The collagens are a family of major connective tissue proteins that are known to be the products of at least 11 distinct genes. Primary structural differences between the individual collagen types are thought to reflect functional diversity. We have isolated a previously unknown collagen gene product, termed "long-chain" (LC) collagen, from human chorioamniotic membranes by limited pepsin digestion.

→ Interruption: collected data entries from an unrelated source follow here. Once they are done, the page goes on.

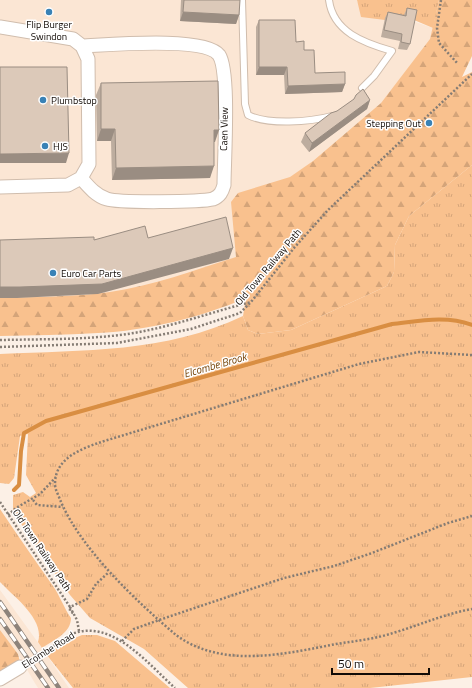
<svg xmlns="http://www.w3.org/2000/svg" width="472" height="688" viewBox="0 0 472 688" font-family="'Titillium Web',sans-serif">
	<defs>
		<pattern id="grass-tufts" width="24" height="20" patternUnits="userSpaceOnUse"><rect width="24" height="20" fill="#f9c18e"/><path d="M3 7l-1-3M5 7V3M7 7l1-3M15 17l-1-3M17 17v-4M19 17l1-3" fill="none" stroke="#d4a479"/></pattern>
		<pattern id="forest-firs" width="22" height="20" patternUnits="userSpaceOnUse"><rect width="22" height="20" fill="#f9c18e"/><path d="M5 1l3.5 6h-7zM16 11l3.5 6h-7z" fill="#d4a479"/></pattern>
	</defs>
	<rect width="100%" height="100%" fill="#fcf0e6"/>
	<path fill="#fbe6d4" d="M 0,0 L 357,0 L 357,2 L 433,28 L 430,40 L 381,103 L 313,161 L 249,207 L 263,255 L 163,297 L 0,311 Z
		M 0,590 L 42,648 L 69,688 L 38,688 L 33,680 L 18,654 L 0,630 Z"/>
	<path fill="url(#grass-tufts)" d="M 357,0 L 439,0 L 433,28 L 414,20 L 385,20 L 361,17 Z
		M 472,165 L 472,677 L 370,688 L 188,688 L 144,649 L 90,618 L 70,595 L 13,512 L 13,495 L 23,492 L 30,497 L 36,493 L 26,475 L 28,434 L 20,436 L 14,478 L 9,484 L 0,483 L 0,354 C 84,350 165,353 243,316 L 248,330 L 258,334 L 291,330 L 387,286 L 394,272 L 395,245 L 409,216 Z
		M 0,509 C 17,535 35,560 53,586 C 60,596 64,608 71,618 C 71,633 54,640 42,648 L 38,642 C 45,619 14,597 0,582 Z
		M 82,635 L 97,635 L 115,641 L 170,688 L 73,688 L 46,654 L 70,640 Z"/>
	<path fill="url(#forest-firs)" d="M 439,0 L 472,0 L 472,56 L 462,77 L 472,72 L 472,165 L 409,216 L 395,245 L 394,272 L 387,286 L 291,330 L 258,334 L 248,330 L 243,316 L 246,298 C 202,317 146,331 98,333 C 65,335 33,335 0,336 L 0,298 C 36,297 74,297 110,292 C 152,286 195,270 236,257 L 231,202 L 238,193 L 290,177 L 313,161 L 381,103 L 430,39 Z
		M 0,630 L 18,654 L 20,662 L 0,673 Z"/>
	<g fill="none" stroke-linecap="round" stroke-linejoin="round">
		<path stroke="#d98e42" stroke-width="4" d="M 14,490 L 19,485 L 21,451 L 24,433 L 46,421 L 392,324 C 419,321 446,315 472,325"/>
		<g stroke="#d0bdad" stroke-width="8">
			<path id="lane" d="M 242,0 L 245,104 L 248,115 C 268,125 310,122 332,116
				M 329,0 C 333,32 364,43 392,51 L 374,76 L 362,88"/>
		</g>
		<g stroke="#d0bdad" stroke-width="15">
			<path id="street" d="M 0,27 L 73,39 L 82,46 L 88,59 L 89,164 L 81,178 L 68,185 L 0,187
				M 81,178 C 88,186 96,196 107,199 C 118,203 201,202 213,199 C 220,196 222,192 224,185 C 224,161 230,71 219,55 C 205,36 107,45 82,46
				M 0,679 L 20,667"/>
		</g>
		<path stroke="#857c74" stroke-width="2.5" stroke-dasharray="2 2" stroke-linecap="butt" d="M 441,0 L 437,28 L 439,43 L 458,64
			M 0,340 C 44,339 90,340 134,333 C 174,326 212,312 251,302
			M 0,347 L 117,343 L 191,329 L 240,313 L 251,302 L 294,248 L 328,210 L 472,74
			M 472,355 L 419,352 L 359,364 L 101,442 C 81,449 55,458 55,484 C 55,490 59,496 61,502 C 82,550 136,601 176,635 C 222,669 285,654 336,644 C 355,641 375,639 393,633 C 420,625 444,614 472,609
			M 33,500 L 37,505 L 63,507
			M 0,502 L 70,607 L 70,611 L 74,614
			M 8,515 L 16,508 L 40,494 L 56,477
			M 79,631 L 77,620 L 70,607 L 87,599 L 96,584 L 109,572
			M 122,641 L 134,629 L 159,620 L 284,578 L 334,566 L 372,553 L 448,523 L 472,516
			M 30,661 L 72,634 C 112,618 148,664 175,688"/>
		<use href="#lane" stroke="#fff" stroke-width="6"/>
		<use href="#street" stroke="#fff" stroke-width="13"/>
		<g stroke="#8d837b" stroke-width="4.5">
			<path id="rail" d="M 0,602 L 59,688
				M 0,619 L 48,688"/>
		</g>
		<use href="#rail" stroke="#fff" stroke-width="3" stroke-dasharray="9" stroke-linecap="butt"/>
	</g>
	<path fill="#bdad9f" d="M 181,0 L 240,0 L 239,15 L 236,24 L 180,21 Z
		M 407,8 L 410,44 L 407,50 L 398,49 L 400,41 L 381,37 L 385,18 L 388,12 L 404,15 Z
		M 259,20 L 296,42 L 304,50 L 315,73 L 345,84 L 342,92 L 285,94 L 284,75 L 256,75 L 256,27 Z
		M 101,83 L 215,142 L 214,142 L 210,178 L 112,180 L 111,141 L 97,141 L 96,95 Z
		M 370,100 L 367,109 L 309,152 L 301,142 L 305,133 L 337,111 Z"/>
	<path fill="#9a8d82" d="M 183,12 L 239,15 L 236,24 L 180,21 Z
		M 259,67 L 287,67 L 284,75 L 256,75 Z
		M 345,84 L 342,92 L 285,94 L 288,86 Z
		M 370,100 L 367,109 L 309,152 L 312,143 Z
		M 101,129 L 115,129 L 111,141 L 97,141 Z
		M 214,130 L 219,130 L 215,142 L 209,142 Z
		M 69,153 L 66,163 L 0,163 L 0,154 Z
		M 214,166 L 210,178 L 112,180 L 116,168 Z
		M 233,248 L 229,259 L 98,294 L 17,298 L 0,298 L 0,287 Z"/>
	<path fill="#dcc9b9" stroke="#9a8d82" d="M 184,0 L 240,0 L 239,15 L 183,12 Z
		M 407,8 L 417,10 L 410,44 L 401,42 L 402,34 L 384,30 L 388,12 L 406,16 Z
		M 259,20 L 295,20 L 296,42 L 304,41 L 304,50 L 314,50 L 315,73 L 345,72 L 345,84 L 288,86 L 287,67 L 259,67 Z
		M 0,67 L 67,67 L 69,153 L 0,154 Z
		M 218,81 L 219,130 L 214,130 L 214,166 L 116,168 L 115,129 L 101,129 L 101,83 Z
		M 363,89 L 370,100 L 312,143 L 305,133 L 331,113 L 337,111 L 354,99 L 356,95 Z
		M 226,217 L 233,248 L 102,284 L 20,287 L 0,287 L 0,240 L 94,237 L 94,240 L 145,226 L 148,238 Z"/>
	<g fill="#3982b6" stroke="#fff" stroke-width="1.5">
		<circle cx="49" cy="12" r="4"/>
		<circle cx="43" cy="100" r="4"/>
		<circle cx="429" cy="123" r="4"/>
		<circle cx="45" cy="146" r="4"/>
		<circle cx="53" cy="273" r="4"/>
	</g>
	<g text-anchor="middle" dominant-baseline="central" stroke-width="3" stroke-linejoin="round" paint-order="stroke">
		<g font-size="10" fill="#120b06" stroke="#fff" text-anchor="start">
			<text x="49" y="24" text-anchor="middle">Flip Burger<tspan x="49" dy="12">Swindon</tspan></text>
			<text x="51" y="100">Plumbstop</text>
			<text x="421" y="123" text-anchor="end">Stepping Out</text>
			<text x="53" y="146">HJS</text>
			<text x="61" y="273">Euro Car Parts</text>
		</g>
		<g font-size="10" fill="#120b06" stroke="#fff">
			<text transform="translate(224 129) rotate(-89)">Caen View</text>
			<text transform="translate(268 267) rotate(-50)">Old Town Railway Path</text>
			<text transform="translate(42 550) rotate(56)">Old Town Railway Path</text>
			<text transform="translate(48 650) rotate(-32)">Elcombe Road</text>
		</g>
		<g font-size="11" font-style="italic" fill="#77450a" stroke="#fff">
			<text transform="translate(215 365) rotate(-16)">Elcombe Brook</text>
		</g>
	</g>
	<path d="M332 668v6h97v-6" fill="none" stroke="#120b06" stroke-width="2"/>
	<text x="338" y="668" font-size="12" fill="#120b06" stroke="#ffffff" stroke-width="3" paint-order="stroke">50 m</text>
</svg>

Comparison of the isolated alpha-chain subunit to the alpha chains of other collagen types by amino acid composition, peptide mapping with either cyanogen bromide fragmentation or staphylococcal V8 protease digestion, chromatographic elution position, and relative molecular weight indicates that this protein is a product of a previously unrecognized gene. We report structural studies indicating that this molecule contains three identical alpha-chain subunits that are each approximately molecular weight 170,000. The amino acid composition of LC alpha chains suggests that they are about 90% triple helical. Comparisons of the length of segment-long-spacing (SLS) crystallites made from LC molecules with those from types I and V collagens indicate that the LC molecule is substantially longer than these collagens and somewhat longer than the reported length of type IV collagen. This finding suggests that LC collagen represents an additional class of collagen molecules. We suggest that these molecules be referred to as type VII collagen.